> [THE TASK]:
Every entry below must be retyped exactly, and the pictures must be left out.

Scene geometry reasoning data:
□ □ □ □ □

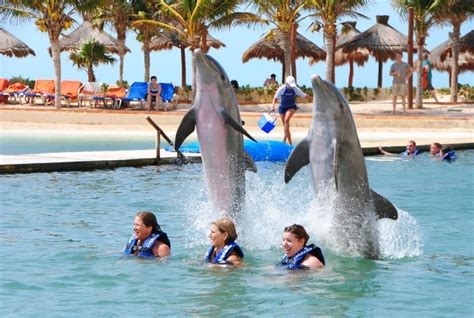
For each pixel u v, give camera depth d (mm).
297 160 9102
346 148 8898
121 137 28953
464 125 34875
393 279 8336
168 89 39094
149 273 8422
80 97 41062
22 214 12078
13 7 39906
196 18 40469
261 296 7539
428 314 7098
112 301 7352
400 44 50031
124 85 48344
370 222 9211
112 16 47594
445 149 21750
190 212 12602
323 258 8844
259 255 9375
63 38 52500
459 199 14508
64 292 7652
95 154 19297
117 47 51656
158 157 18969
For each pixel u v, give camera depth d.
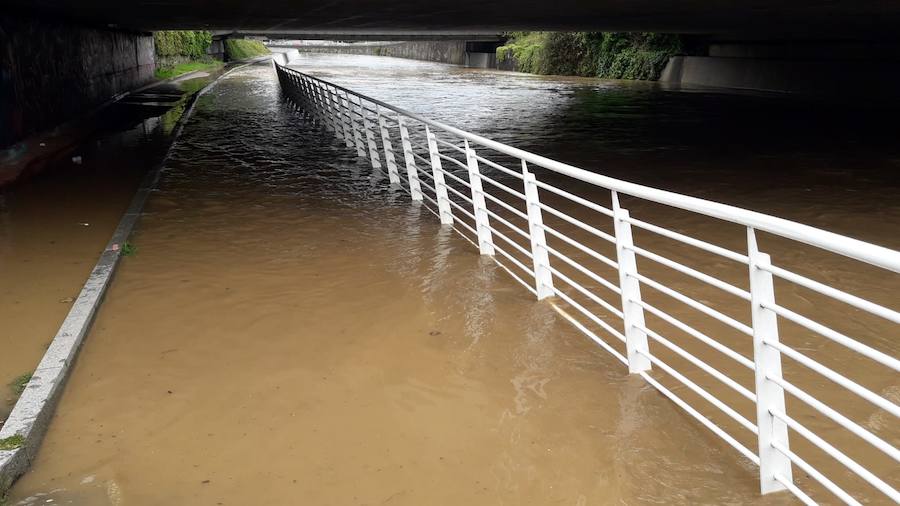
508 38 72.75
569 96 35.44
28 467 3.88
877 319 5.93
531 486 3.72
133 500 3.62
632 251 4.50
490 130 21.25
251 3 17.58
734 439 3.89
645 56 50.19
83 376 4.91
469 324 5.81
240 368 5.05
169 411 4.48
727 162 14.90
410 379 4.89
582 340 5.50
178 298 6.37
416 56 110.38
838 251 2.69
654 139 18.95
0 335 5.52
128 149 16.03
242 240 8.27
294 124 21.36
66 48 20.11
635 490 3.67
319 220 9.29
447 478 3.80
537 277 6.32
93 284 6.40
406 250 7.92
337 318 5.94
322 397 4.65
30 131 15.73
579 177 4.88
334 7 18.84
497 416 4.40
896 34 27.95
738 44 42.09
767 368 3.35
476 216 7.71
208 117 23.30
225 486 3.74
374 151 13.53
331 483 3.76
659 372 5.00
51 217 9.39
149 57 40.91
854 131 20.28
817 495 3.58
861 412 4.42
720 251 3.52
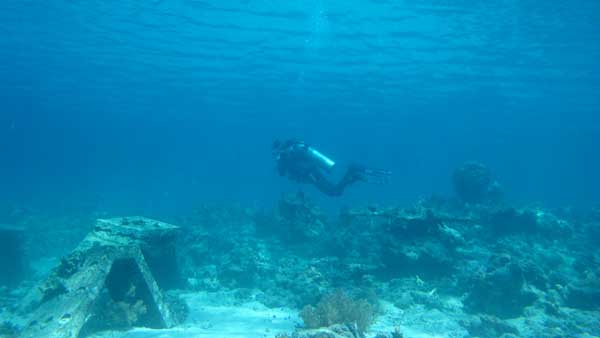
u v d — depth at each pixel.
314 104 47.88
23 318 7.38
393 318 7.52
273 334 6.59
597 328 7.07
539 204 16.58
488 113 48.59
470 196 17.44
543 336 6.58
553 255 11.87
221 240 14.43
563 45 23.58
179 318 7.52
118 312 6.71
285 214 15.09
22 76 40.34
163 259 8.54
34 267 13.50
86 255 6.90
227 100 47.50
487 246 12.55
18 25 24.91
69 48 29.19
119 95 47.50
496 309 7.68
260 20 22.33
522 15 19.69
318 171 10.82
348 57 28.38
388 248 9.95
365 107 48.34
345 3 19.66
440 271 9.69
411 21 21.23
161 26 23.83
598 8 18.50
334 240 12.55
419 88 36.41
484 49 24.91
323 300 7.13
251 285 10.51
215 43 26.59
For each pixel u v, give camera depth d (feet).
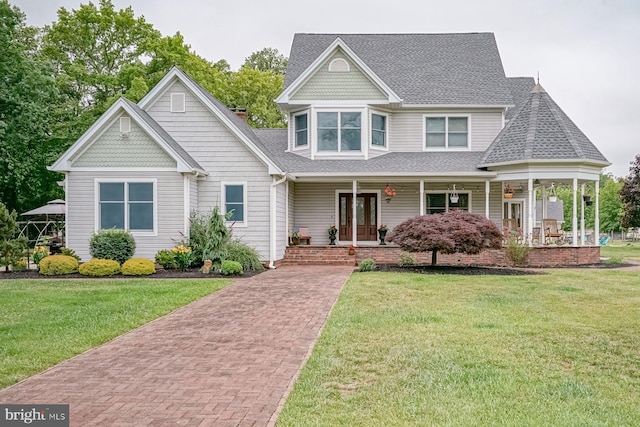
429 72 78.59
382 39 85.15
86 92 117.91
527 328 27.09
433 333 26.07
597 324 28.14
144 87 103.35
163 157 57.88
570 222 171.63
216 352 23.52
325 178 68.39
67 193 57.93
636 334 25.77
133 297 37.96
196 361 22.08
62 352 23.31
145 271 52.26
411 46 83.51
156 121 62.75
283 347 24.31
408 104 73.77
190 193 59.00
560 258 63.62
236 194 62.34
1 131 87.15
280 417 15.61
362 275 51.62
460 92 75.31
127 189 57.93
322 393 17.69
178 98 62.80
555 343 24.07
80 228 57.88
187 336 26.68
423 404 16.56
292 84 71.72
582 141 67.97
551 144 65.51
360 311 32.14
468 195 75.56
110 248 55.01
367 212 76.28
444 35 85.51
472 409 16.12
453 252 56.08
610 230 171.73
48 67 98.89
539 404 16.53
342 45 70.79
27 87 94.94
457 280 47.01
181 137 62.59
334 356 22.18
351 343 24.22
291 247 66.59
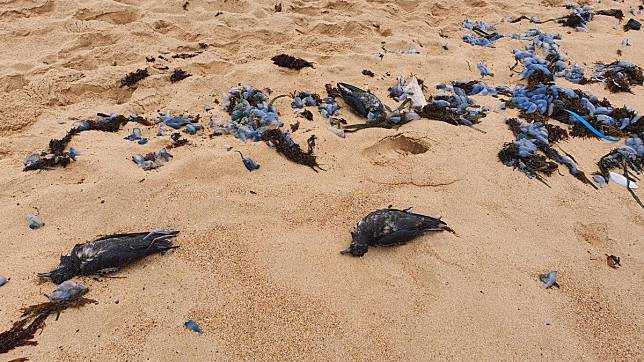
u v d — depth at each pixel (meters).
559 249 1.74
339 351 1.39
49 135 2.01
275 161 1.99
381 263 1.63
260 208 1.78
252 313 1.46
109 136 2.05
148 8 2.88
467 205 1.87
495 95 2.53
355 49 2.79
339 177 1.95
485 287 1.58
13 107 2.14
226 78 2.43
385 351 1.40
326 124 2.22
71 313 1.42
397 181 1.95
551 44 3.00
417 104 2.38
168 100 2.30
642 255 1.75
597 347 1.48
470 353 1.42
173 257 1.59
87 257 1.50
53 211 1.70
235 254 1.61
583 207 1.91
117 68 2.38
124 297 1.47
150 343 1.37
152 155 1.92
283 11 3.05
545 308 1.55
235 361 1.35
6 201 1.73
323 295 1.52
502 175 2.01
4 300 1.44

□ □ □ □ □

> [REPLY]:
For each pixel u v, give camera depth d (mm).
297 160 9102
346 148 8898
121 137 28953
464 125 34875
393 279 8336
168 89 39094
149 273 8422
80 97 41062
22 214 12078
13 7 39906
196 18 40469
261 296 7539
428 314 7098
112 301 7352
400 44 50031
124 85 48344
370 222 9211
112 16 47594
445 149 21750
190 212 12602
323 258 8844
259 255 9375
63 38 52500
459 199 14508
64 292 7652
95 154 19297
117 47 51656
158 157 18969
For each pixel u v, give camera depth d.
508 38 72.75
569 96 35.44
28 467 3.88
877 319 5.93
531 486 3.72
133 500 3.62
632 251 4.50
490 130 21.25
251 3 17.58
734 439 3.89
645 56 50.19
83 376 4.91
469 324 5.81
240 368 5.05
169 411 4.48
727 162 14.90
410 379 4.89
582 340 5.50
178 298 6.37
416 56 110.38
838 251 2.69
654 139 18.95
0 335 5.52
128 149 16.03
242 240 8.27
294 124 21.36
66 48 20.11
635 490 3.67
319 220 9.29
447 478 3.80
537 277 6.32
93 284 6.40
406 250 7.92
337 318 5.94
322 397 4.65
30 131 15.73
579 177 4.88
334 7 18.84
497 416 4.40
896 34 27.95
738 44 42.09
767 368 3.35
476 216 7.71
208 117 23.30
225 486 3.74
374 151 13.53
331 483 3.76
659 372 5.00
51 217 9.39
149 57 40.91
854 131 20.28
817 495 3.58
861 412 4.42
720 251 3.52
u v d — depth at each pixel.
314 104 47.88
23 318 7.38
393 318 7.52
273 334 6.59
597 328 7.07
539 204 16.58
488 113 48.59
470 196 17.44
543 336 6.58
553 255 11.87
221 240 14.43
563 45 23.58
179 318 7.52
118 312 6.71
285 214 15.09
22 76 40.34
163 259 8.54
34 267 13.50
86 255 6.90
227 100 47.50
487 246 12.55
18 25 24.91
69 48 29.19
119 95 47.50
496 309 7.68
260 20 22.33
522 15 19.69
318 171 10.82
348 57 28.38
388 248 9.95
365 107 48.34
345 3 19.66
440 271 9.69
411 21 21.23
161 26 23.83
598 8 18.50
334 240 12.55
419 88 36.41
484 49 24.91
323 300 7.13
251 285 10.51
215 43 26.59
For each pixel u v, give camera depth d (feet).
429 72 78.59
382 39 85.15
86 92 117.91
527 328 27.09
433 333 26.07
597 324 28.14
144 87 103.35
163 157 57.88
570 222 171.63
216 352 23.52
325 178 68.39
67 193 57.93
636 334 25.77
133 297 37.96
196 361 22.08
62 352 23.31
145 271 52.26
411 46 83.51
156 121 62.75
283 347 24.31
408 104 73.77
190 193 59.00
560 258 63.62
236 194 62.34
1 131 87.15
280 417 15.61
362 275 51.62
460 92 75.31
127 189 57.93
322 393 17.69
178 98 62.80
555 343 24.07
80 228 57.88
187 336 26.68
423 404 16.56
292 84 71.72
582 141 67.97
551 144 65.51
360 311 32.14
468 195 75.56
110 248 55.01
367 212 76.28
444 35 85.51
472 409 16.12
453 252 56.08
610 230 171.73
48 67 98.89
539 404 16.53
342 45 70.79
27 87 94.94
457 280 47.01
181 137 62.59
334 356 22.18
351 343 24.22
291 247 66.59
u v d — depth at each pixel (meters).
559 249 1.74
339 351 1.39
49 135 2.01
275 161 1.99
381 263 1.63
260 208 1.78
252 313 1.46
109 136 2.05
148 8 2.88
467 205 1.87
495 95 2.53
355 49 2.79
339 177 1.95
485 287 1.58
13 107 2.14
226 78 2.43
385 351 1.40
326 124 2.22
71 313 1.42
397 181 1.95
551 44 3.00
417 104 2.38
168 100 2.30
642 255 1.75
597 347 1.48
470 353 1.42
173 257 1.59
87 257 1.50
53 211 1.70
235 254 1.61
583 207 1.91
117 68 2.38
124 297 1.47
150 343 1.37
152 155 1.92
283 11 3.05
545 308 1.55
235 361 1.35
6 201 1.73
323 295 1.52
502 175 2.01
4 300 1.44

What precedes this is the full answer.